### [WHAT IS NEEDED]
From the entries that follow, reproduce exactly and only the lines from the line with "M 0,680 L 215,673" to the line with "M 85,190 L 86,272 L 0,272 L 0,191 Z", endpoints included.

(INPUT begins)

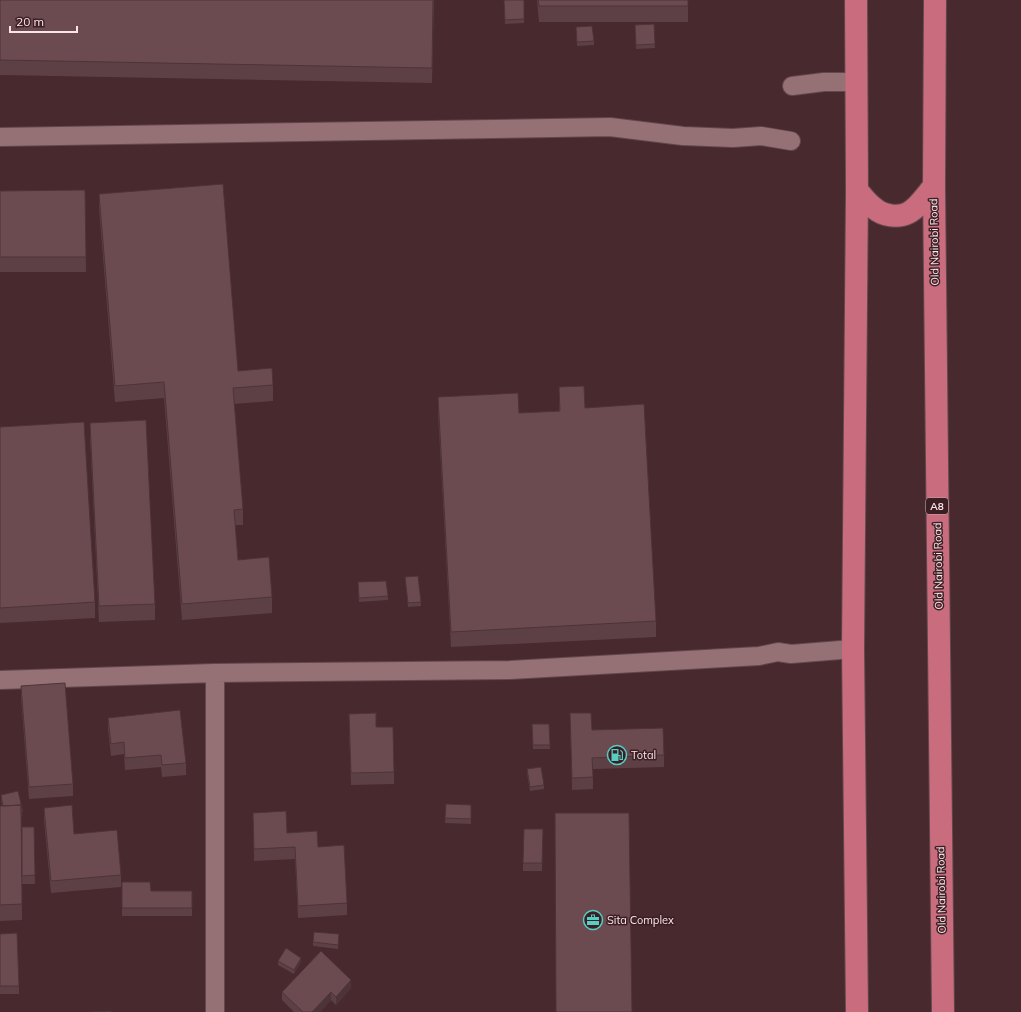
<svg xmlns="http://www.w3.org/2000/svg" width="1021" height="1012" font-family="Mulish,sans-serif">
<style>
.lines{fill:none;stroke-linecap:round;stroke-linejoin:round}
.minor-casing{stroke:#62484d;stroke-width:20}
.trunk-casing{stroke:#62484d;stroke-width:24}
.minor{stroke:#957176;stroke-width:18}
.trunk{stroke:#c86c7e;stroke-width:22}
.wall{fill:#5d4045}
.shaded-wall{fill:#4c3438}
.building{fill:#6c4b50;stroke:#4c3438}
.labels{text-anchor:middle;stroke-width:3;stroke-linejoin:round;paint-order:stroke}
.shield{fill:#3c1f24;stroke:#c1aaad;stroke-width:1}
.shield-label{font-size:10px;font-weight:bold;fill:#fae5e8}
.street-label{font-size:11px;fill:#fae5e8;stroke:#3c1f24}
.poi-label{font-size:11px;fill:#fae5e8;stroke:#3c1f24;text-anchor:start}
</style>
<rect width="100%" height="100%" fill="#47292e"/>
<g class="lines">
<defs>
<path id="minor" d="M 792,86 L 824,82 L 857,82
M 0,137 L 610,127 L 683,136 L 733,138 L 761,136 L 791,141
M 0,680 L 215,673 L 510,670 L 759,656 L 778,652 L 791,654 L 853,649
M 215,1012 L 215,673"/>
<path id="trunk" d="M 856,0 L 857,190 L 853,649 L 857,1012
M 935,0 L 934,186 L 943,1012
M 857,190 C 862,196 867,203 874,208 C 883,216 898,218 908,213 C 918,208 927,194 934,186"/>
</defs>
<use href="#minor" class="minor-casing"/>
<use href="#trunk" class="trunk-casing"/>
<use href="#minor" class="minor"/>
<use href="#trunk" class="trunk"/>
</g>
<path class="wall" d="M 0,0 L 434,0 L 432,83 L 0,75 Z
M 504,0 L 524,0 L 524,23 L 505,24 Z
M 537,0 L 688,0 L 688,22 L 539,22 Z
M 654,24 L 655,48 L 636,49 L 635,30 Z
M 576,27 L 594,41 L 594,45 L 577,46 Z
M 85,190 L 86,272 L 0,272 L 0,191 Z
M 99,194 L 238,371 L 273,385 L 273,401 L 234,404 L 243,509 L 243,525 L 235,525 L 238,560 L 272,597 L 272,613 L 182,620 L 164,398 L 115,402 L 99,209 Z
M 559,387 L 585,408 L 656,621 L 656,637 L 451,647 L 438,413 L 438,397 L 519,413 L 559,411 Z
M 90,423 L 155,604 L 155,620 L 99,622 L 90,438 Z
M 0,427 L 95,602 L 95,618 L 0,623 Z
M 405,577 L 421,602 L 421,606 L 408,607 Z
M 358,582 L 388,596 L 388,600 L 359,602 Z
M 21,686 L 73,784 L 73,796 L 29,799 L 21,698 Z
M 570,713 L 592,730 L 664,755 L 664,767 L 593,769 L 593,789 L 572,790 Z
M 108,718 L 186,763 L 186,775 L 162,777 L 161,767 L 125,770 L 124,754 L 111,756 L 108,729 Z
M 532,724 L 549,724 L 550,749 L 533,749 Z
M 349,726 L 376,727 L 394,772 L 394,784 L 351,785 Z
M 527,769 L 544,785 L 544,789 L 530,791 L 527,773 Z
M 1,795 L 23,816 L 21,816 L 22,920 L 0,921 L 0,806 L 2,806 L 1,800 Z
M 446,804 L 471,805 L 471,824 L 445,823 Z
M 44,808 L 121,875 L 121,887 L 51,893 L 44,820 Z
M 253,813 L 287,833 L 318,847 L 347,903 L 347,915 L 298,918 L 295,859 L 254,861 Z
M 22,827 L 34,827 L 35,884 L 22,884 Z
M 543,829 L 542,871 L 523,871 L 523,863 Z
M 122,882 L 151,891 L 192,891 L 192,916 L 122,916 Z
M 0,934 L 19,986 L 19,994 L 0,994 Z
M 339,939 L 338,949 L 313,946 L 313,942 Z
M 278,961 L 301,962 L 294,974 L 278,965 Z
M 351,988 L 336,1005 L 331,1000 L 320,1012 L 294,1012 L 282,1000 L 282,992 Z"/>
<path class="shaded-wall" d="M 301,958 L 301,962 L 294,974 L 294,970 Z
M 351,980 L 351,988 L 336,1005 L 336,997 Z
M 331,992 L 331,1000 L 320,1012 L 312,1012 Z"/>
<path class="building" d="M 0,0 L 433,0 L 432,68 L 0,60 Z
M 504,0 L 524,0 L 524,19 L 505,20 Z
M 538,0 L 688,0 L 688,6 L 539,6 Z
M 654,24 L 655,44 L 636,45 L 635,25 Z
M 592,26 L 594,41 L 577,42 L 576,27 Z
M 223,184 L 238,371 L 272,368 L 273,385 L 233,388 L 243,509 L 234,510 L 238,560 L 269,557 L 272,597 L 182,604 L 164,382 L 115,386 L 99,194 Z
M 85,190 L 86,257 L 0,257 L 0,191 Z
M 584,386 L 585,408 L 644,404 L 656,621 L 451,632 L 438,397 L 518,393 L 519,413 L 560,411 L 559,387 Z
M 146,420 L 155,604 L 99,606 L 90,423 Z
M 84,422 L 95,602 L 0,608 L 0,427 Z
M 418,576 L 421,602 L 408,603 L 405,577 Z
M 386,581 L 388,596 L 359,598 L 358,582 Z
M 65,683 L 73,784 L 29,787 L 21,686 Z
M 180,710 L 186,763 L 162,765 L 161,755 L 125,758 L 124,742 L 111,744 L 108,718 Z
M 376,713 L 376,727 L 393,727 L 394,772 L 351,773 L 349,714 Z
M 570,713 L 591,713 L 592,730 L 663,728 L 664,755 L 592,758 L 593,777 L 572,778 Z
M 532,724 L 549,724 L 550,745 L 533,745 Z
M 541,767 L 544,785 L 530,787 L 527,769 Z
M 18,791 L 23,812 L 21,812 L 21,805 L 3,806 L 1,795 Z
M 446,804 L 471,805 L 471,819 L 445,818 Z
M 21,805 L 22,904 L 0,905 L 0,806 Z
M 72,805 L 74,834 L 117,830 L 121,875 L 51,881 L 44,808 Z
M 286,811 L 287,833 L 317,831 L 318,847 L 344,845 L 347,903 L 298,906 L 295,847 L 254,849 L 253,813 Z
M 555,813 L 629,813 L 632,1012 L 556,1012 Z
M 22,827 L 34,827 L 35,875 L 22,876 Z
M 524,829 L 543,829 L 542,863 L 523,863 Z
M 122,882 L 150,882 L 151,891 L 192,891 L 192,908 L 122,908 Z
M 314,932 L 339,934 L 338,945 L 313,942 Z
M 17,933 L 19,986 L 0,986 L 0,934 Z
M 286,948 L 301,958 L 294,970 L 278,961 Z
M 321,951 L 351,980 L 336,997 L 331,992 L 312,1012 L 303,1012 L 282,992 Z
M 111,1011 L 111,1012 L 90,1012 Z"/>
<defs>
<symbol id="fuel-ring" viewBox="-11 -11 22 22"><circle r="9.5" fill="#3c1f24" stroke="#55cec4" stroke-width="1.5"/><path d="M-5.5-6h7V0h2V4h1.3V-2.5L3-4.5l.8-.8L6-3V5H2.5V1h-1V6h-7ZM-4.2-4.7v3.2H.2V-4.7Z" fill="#55cec4"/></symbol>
<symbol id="office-ring" viewBox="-11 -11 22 22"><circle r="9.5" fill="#3c1f24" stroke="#55cec4" stroke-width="1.5"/><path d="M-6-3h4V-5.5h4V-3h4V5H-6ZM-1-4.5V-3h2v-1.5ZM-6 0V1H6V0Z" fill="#55cec4"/></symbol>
</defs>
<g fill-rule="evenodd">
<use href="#fuel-ring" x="606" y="744" width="22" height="22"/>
<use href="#office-ring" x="582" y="909" width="22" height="22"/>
</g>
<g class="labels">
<rect class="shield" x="926" y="498" width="22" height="16" rx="3"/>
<g class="shield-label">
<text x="937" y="510">A8</text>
</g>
<g class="street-label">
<text transform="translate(934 242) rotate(-91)" y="4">Old Nairobi Road</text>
<text transform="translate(938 566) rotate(-91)" y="4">Old Nairobi Road</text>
<text transform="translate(941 890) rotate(-91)" y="4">Old Nairobi Road</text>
</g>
<g class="poi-label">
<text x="631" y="759">Total</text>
<text x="607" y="924">Sita Complex</text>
</g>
</g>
<path d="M10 26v6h67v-6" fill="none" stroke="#fae5e8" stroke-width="2"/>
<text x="16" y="26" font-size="12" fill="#fae5e8" stroke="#3c1f24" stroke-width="3" paint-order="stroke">20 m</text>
</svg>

(INPUT ends)

### [SOLUTION TO THIS TASK]
M 0,680 L 215,673 L 510,670 L 759,656 L 778,652 L 791,654 L 853,649
M 215,1012 L 215,673"/>
<path id="trunk" d="M 856,0 L 857,190 L 853,649 L 857,1012
M 935,0 L 934,186 L 943,1012
M 857,190 C 862,196 867,203 874,208 C 883,216 898,218 908,213 C 918,208 927,194 934,186"/>
</defs>
<use href="#minor" class="minor-casing"/>
<use href="#trunk" class="trunk-casing"/>
<use href="#minor" class="minor"/>
<use href="#trunk" class="trunk"/>
</g>
<path class="wall" d="M 0,0 L 434,0 L 432,83 L 0,75 Z
M 504,0 L 524,0 L 524,23 L 505,24 Z
M 537,0 L 688,0 L 688,22 L 539,22 Z
M 654,24 L 655,48 L 636,49 L 635,30 Z
M 576,27 L 594,41 L 594,45 L 577,46 Z
M 85,190 L 86,272 L 0,272 L 0,191 Z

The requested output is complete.